Stern Quarter Shot of the Nord Star 31 Patrol Accelerating -- Photo: Allen M. Clark/Photoboat.com

This is a dramatic shot of the 31 Patrol accelerating away from the photographer.  The boat has a 370 HP Volvo D-6 diesel with a DuoProp sterndrive that really gives you a kick in the pants when you want it to.  We saw a top end speed of around 33 knots with three people and three-quarters fuel aboard, but we got to that speed in only a little over 10 seconds, which is quick.  The Volvo diesel is also happy to putter along at 8-10 knots, sipping around 3 gallons per hour.  Even at 22 knots the boat doesn’t use more than about 10 gallons per hour of diesel.  It is a sterndrive, however, and you have to keep in mind the specific characteristics of that kind of propulsion.  In some ways, it’s similar to jet drives in that you have to use thrust to enhance a turn; something not always intuitive to folks who normally rely on rudders alone.  The truth is, you get far better performance when you can direct thrust — hence the popularity of azimuthing drive pods these days.  In fact, largest model in the line, the Nord Star 40 Patrol, comes standard with Volvo IPS pod drives.

Nord Star 31 Patrol Port Side Running Shot -- Photo:  Allen M. Clark/Photoboat.com

Nord Star 31 Patrol Port Side Running Shot -- Photo: Allen M. Clark/Photoboat.com

This shot shows the pilothouse best, with its reverse windshield rake and nearly constant sheer line.  There are beefy sliding doors both port and starboard.  The helm is on the starboard side and has fantastic sight lines; the helmsman never losing sight of the horizon ahead even during sharp initial accelerations.  You can see the small flybridge topside here, covered with canvas because we didn’t intend to use it in the windy, rough conditions on the Sound that day.  It will hold three adults and has complete instrumentation, normally networked with the pilothouse helm units.  You can also see the bimini canvas over the aft cockpit (not deployed of course).  On the Nord Star, this canvas can completely protect the aft cockpit and with the diesel heating available on the boat, provide a cozy, expanded living space in cooler weather.  New England and Northwest boaters are really going to like that feature.  You can also see the bowthruster, a surprisingly powerful Side-Power unit that makes close-quarters maneuvering a snap.
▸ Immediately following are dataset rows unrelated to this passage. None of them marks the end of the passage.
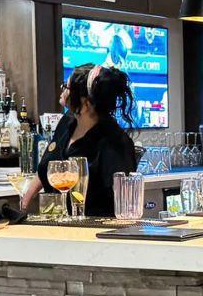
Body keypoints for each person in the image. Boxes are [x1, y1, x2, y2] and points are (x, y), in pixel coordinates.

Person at [22, 65, 137, 217]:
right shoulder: (67, 122)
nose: (63, 90)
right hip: (56, 219)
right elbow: (46, 169)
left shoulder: (115, 143)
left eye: (67, 87)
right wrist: (25, 202)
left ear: (86, 104)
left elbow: (123, 202)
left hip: (95, 226)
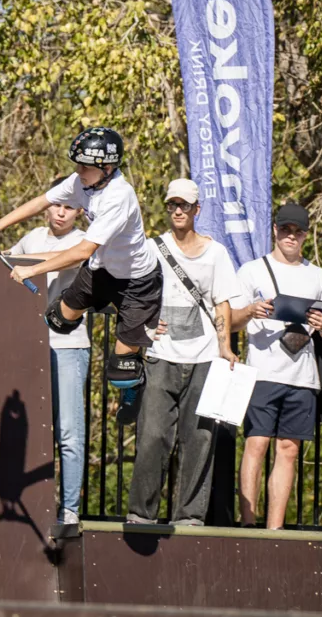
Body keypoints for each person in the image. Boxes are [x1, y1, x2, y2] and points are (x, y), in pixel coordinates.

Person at [0, 127, 162, 424]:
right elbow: (41, 202)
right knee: (56, 319)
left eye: (85, 167)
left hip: (137, 282)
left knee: (120, 369)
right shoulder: (82, 182)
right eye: (78, 165)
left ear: (107, 168)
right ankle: (99, 305)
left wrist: (31, 270)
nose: (78, 171)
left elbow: (81, 251)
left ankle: (135, 384)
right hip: (102, 271)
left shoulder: (118, 197)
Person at [125, 179, 240, 526]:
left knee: (199, 438)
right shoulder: (152, 247)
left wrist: (225, 347)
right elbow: (132, 293)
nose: (178, 210)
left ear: (196, 210)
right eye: (172, 204)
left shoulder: (216, 252)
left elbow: (222, 302)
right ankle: (141, 514)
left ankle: (190, 516)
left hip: (204, 357)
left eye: (184, 205)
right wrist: (143, 328)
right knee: (153, 435)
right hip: (161, 355)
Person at [231, 202, 322, 529]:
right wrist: (252, 310)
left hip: (303, 377)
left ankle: (274, 529)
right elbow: (232, 321)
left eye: (298, 231)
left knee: (289, 449)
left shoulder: (317, 275)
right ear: (275, 231)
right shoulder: (252, 270)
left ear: (306, 235)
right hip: (263, 373)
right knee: (256, 443)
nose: (291, 236)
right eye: (285, 230)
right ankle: (248, 523)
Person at [1, 178, 91, 525]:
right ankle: (25, 504)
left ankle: (69, 510)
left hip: (68, 346)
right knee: (29, 430)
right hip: (29, 344)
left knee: (69, 432)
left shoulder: (83, 241)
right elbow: (8, 267)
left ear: (79, 211)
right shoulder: (32, 238)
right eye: (57, 204)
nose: (61, 211)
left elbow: (58, 260)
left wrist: (17, 260)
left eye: (69, 206)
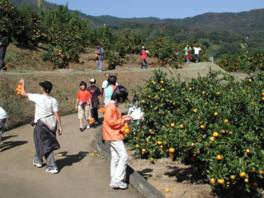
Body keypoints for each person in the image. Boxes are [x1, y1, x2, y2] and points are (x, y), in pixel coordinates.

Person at [19, 79, 62, 174]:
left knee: (46, 144)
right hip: (52, 124)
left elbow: (23, 93)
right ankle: (38, 160)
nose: (40, 87)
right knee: (41, 142)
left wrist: (22, 83)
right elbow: (57, 114)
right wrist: (60, 126)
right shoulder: (53, 100)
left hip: (42, 124)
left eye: (42, 86)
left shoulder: (38, 97)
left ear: (45, 89)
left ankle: (52, 166)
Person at [102, 85, 132, 189]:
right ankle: (117, 180)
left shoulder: (113, 105)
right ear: (119, 97)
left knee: (115, 157)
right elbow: (111, 122)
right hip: (114, 135)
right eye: (123, 98)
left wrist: (125, 117)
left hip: (111, 135)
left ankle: (114, 179)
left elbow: (115, 118)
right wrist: (124, 120)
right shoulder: (111, 107)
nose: (123, 100)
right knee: (124, 157)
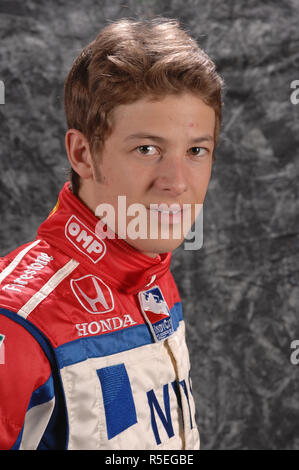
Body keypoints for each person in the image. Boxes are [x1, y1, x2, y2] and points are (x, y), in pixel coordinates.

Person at [0, 18, 223, 450]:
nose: (176, 183)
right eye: (147, 149)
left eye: (196, 150)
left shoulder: (152, 274)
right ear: (84, 154)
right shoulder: (16, 323)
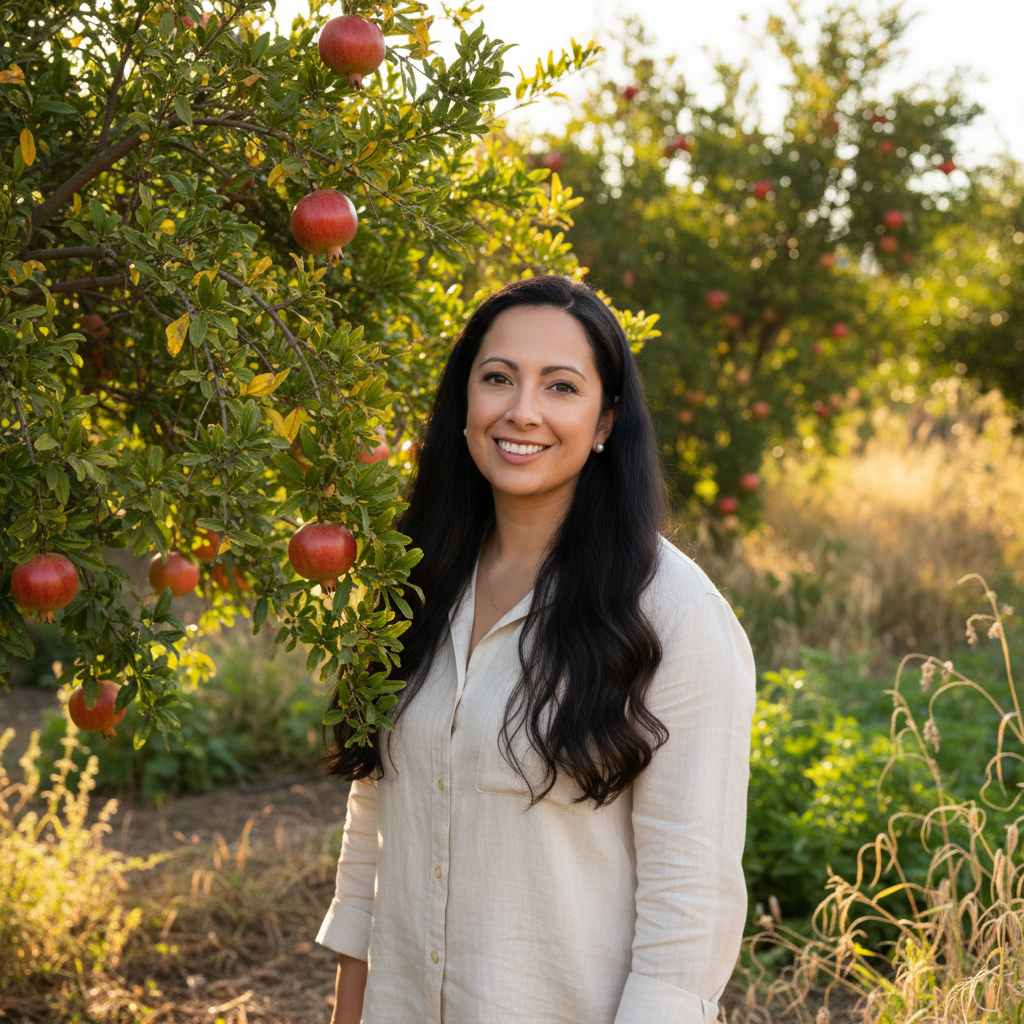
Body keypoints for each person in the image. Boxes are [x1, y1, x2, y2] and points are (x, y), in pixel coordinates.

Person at [316, 275, 756, 1024]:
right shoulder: (413, 583)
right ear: (465, 403)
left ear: (606, 419)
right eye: (498, 379)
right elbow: (374, 836)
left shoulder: (676, 619)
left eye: (561, 386)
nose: (522, 411)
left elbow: (688, 919)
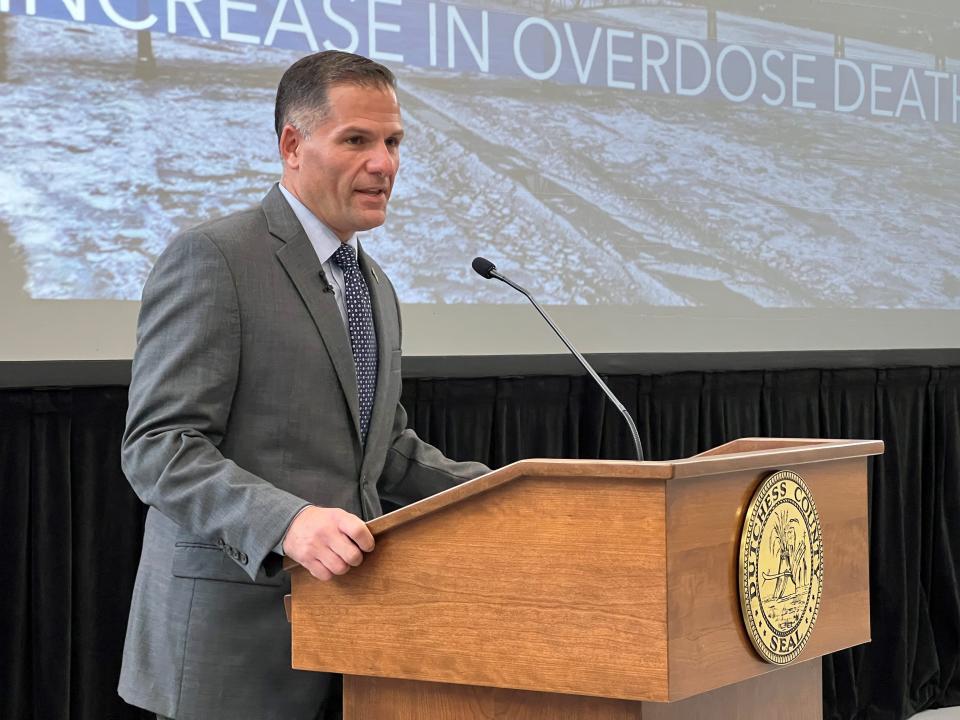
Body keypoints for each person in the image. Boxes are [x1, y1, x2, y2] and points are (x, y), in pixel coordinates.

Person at [118, 50, 490, 720]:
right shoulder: (216, 260)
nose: (385, 164)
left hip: (353, 648)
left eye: (393, 142)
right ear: (293, 144)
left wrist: (517, 492)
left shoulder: (371, 283)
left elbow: (384, 454)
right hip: (230, 653)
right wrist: (287, 522)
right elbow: (160, 447)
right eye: (357, 140)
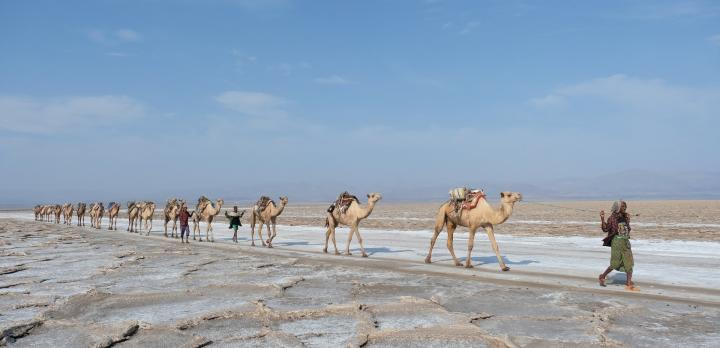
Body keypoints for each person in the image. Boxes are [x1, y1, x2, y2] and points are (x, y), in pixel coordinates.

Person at [599, 201, 639, 291]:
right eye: (622, 206)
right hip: (616, 242)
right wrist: (602, 218)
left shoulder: (625, 217)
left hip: (625, 242)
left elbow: (627, 229)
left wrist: (628, 220)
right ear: (617, 208)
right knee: (615, 263)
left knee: (629, 262)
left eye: (625, 206)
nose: (624, 208)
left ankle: (628, 283)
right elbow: (605, 229)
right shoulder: (612, 218)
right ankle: (602, 276)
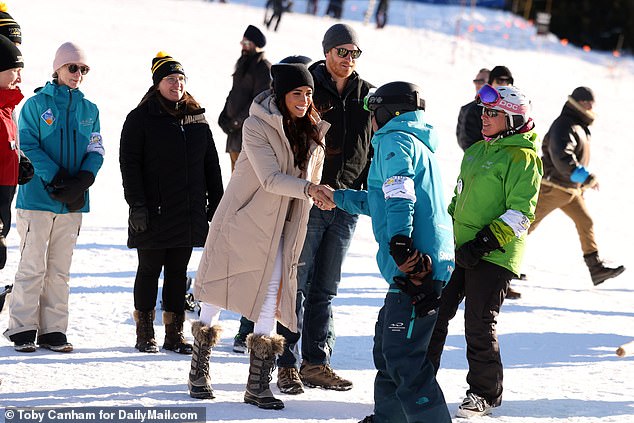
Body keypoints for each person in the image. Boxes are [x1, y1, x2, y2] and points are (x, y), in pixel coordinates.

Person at [187, 63, 333, 410]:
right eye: (297, 92)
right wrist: (311, 189)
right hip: (243, 221)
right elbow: (269, 178)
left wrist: (320, 195)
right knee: (218, 293)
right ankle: (199, 369)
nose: (303, 99)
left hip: (282, 227)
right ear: (280, 94)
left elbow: (308, 179)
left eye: (308, 93)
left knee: (272, 295)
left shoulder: (314, 130)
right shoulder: (256, 125)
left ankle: (257, 384)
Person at [331, 81, 454, 422]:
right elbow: (382, 199)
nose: (370, 121)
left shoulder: (394, 139)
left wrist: (400, 243)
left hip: (416, 263)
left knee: (403, 357)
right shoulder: (415, 143)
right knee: (388, 351)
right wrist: (337, 197)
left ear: (386, 113)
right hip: (417, 263)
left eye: (373, 113)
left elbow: (401, 192)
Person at [428, 84, 543, 418]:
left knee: (478, 323)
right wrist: (443, 236)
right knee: (434, 314)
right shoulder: (476, 151)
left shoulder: (523, 158)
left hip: (495, 254)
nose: (484, 117)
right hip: (458, 250)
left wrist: (481, 244)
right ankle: (419, 381)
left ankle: (484, 394)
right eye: (483, 111)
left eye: (493, 113)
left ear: (512, 119)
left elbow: (521, 214)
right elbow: (456, 202)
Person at [275, 23, 373, 395]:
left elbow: (369, 149)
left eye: (354, 53)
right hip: (309, 198)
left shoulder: (367, 94)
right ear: (327, 51)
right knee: (296, 284)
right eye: (342, 52)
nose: (348, 59)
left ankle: (316, 362)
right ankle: (284, 363)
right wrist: (310, 187)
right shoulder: (310, 86)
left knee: (326, 288)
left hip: (346, 202)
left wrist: (356, 192)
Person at [119, 52, 223, 355]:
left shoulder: (196, 118)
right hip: (153, 211)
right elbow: (130, 165)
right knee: (149, 270)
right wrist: (136, 205)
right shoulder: (140, 118)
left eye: (180, 79)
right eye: (170, 79)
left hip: (188, 211)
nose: (176, 84)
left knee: (179, 272)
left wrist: (216, 204)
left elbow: (211, 166)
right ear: (157, 84)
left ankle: (174, 334)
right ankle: (144, 332)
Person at [4, 42, 103, 353]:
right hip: (37, 198)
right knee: (32, 265)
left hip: (72, 202)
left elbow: (96, 148)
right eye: (72, 68)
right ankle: (22, 328)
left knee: (60, 269)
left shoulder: (90, 109)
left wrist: (84, 179)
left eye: (83, 69)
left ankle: (54, 330)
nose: (78, 74)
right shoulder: (35, 105)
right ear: (58, 68)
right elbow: (27, 145)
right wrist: (57, 176)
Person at [529, 87, 625, 285]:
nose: (591, 107)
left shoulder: (578, 124)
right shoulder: (564, 125)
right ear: (579, 103)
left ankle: (596, 268)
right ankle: (496, 264)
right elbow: (562, 157)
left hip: (570, 190)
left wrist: (581, 184)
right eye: (588, 103)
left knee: (586, 222)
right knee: (526, 226)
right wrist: (586, 177)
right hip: (554, 187)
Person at [218, 25, 271, 172]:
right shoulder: (243, 63)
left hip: (247, 135)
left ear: (257, 46)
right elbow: (234, 92)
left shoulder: (263, 68)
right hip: (234, 136)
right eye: (243, 43)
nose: (244, 47)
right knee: (234, 179)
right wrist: (224, 115)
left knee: (243, 181)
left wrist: (236, 122)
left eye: (247, 43)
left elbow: (258, 101)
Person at [0, 35, 22, 275]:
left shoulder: (7, 108)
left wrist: (19, 160)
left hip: (5, 193)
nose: (18, 76)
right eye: (13, 69)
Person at [456, 68, 489, 151]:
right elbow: (465, 142)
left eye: (481, 81)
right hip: (479, 158)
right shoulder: (468, 109)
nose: (477, 84)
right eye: (476, 81)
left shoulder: (502, 108)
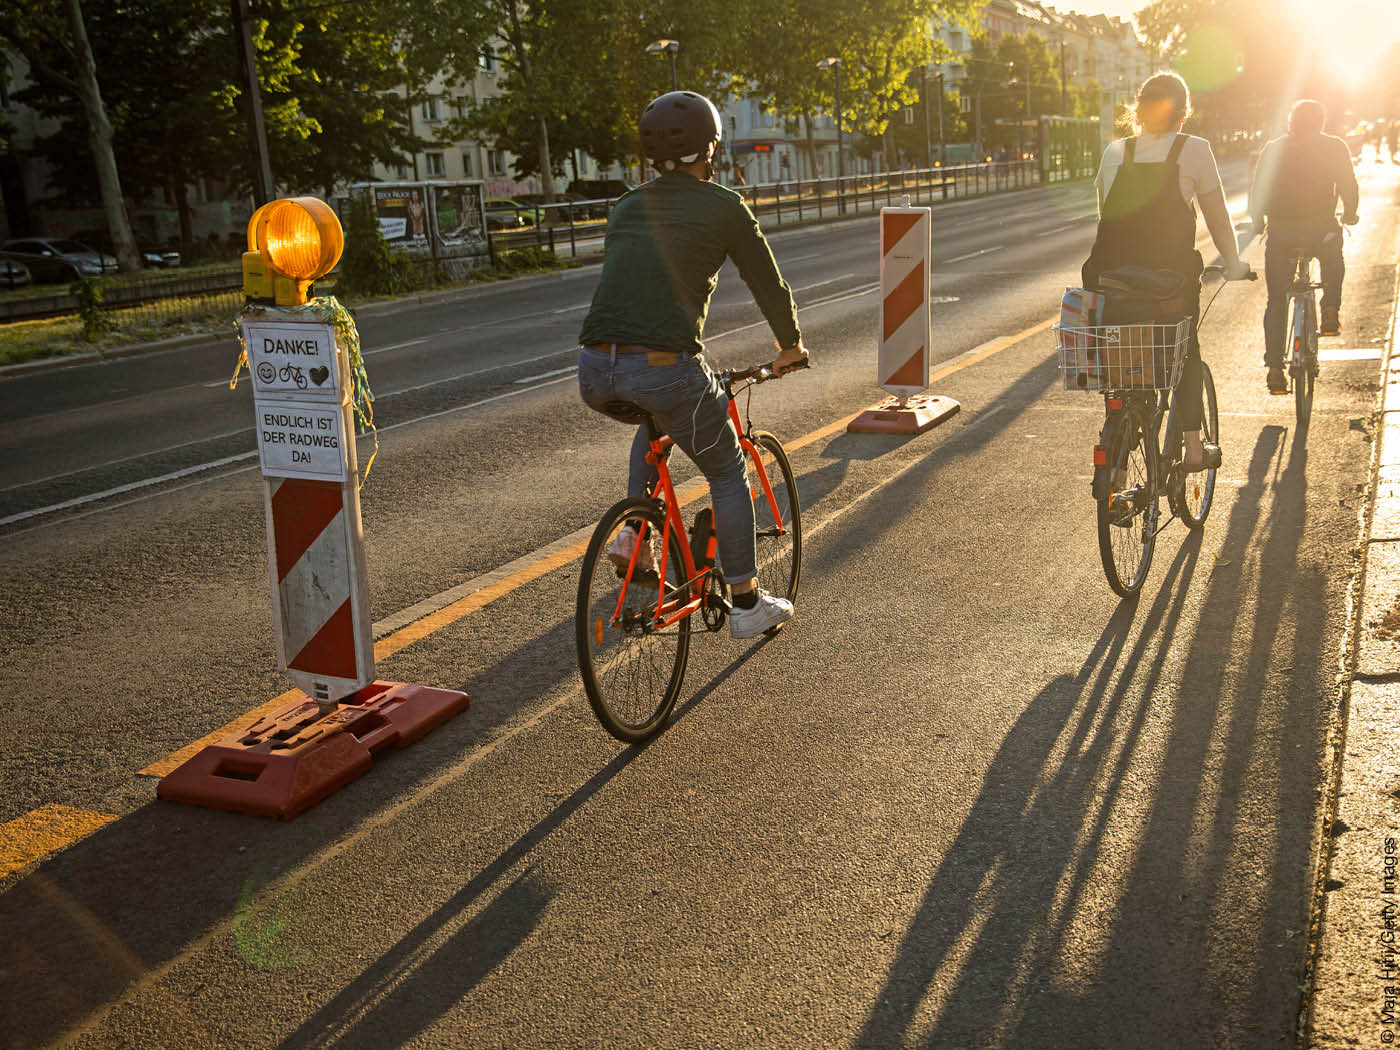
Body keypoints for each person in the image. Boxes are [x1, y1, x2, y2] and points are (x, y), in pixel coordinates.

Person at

Nord Star 31 Patrol Idling Along the Waterfront -- Photo:  Allen M.

Nord Star 31 Patrol Idling Along the Waterfront -- Photo: Allen M. Clark/Photoboat.com

Hard chines on the modified-vee  hull keep the Patrol 31 nice and stable at idle speeds around the docks.  Here the boat is quietly sliding upriver past the Connecticut River Museum in Essex, CT.  The deep and very wide sidedecks, along with tall stainless rails make for a safe and secure environment for linehandlers and sunbathers alike.  Look for our full review of the boat later this week, in particular, we explore the way it handled a typically unpredictable sea-state and wind combination on the eastern part of Long Island Sound.  We checked out the RPM and cruise speed numbers, tested its handling characteristics in pretty rough seas and gave it pretty thorough workout.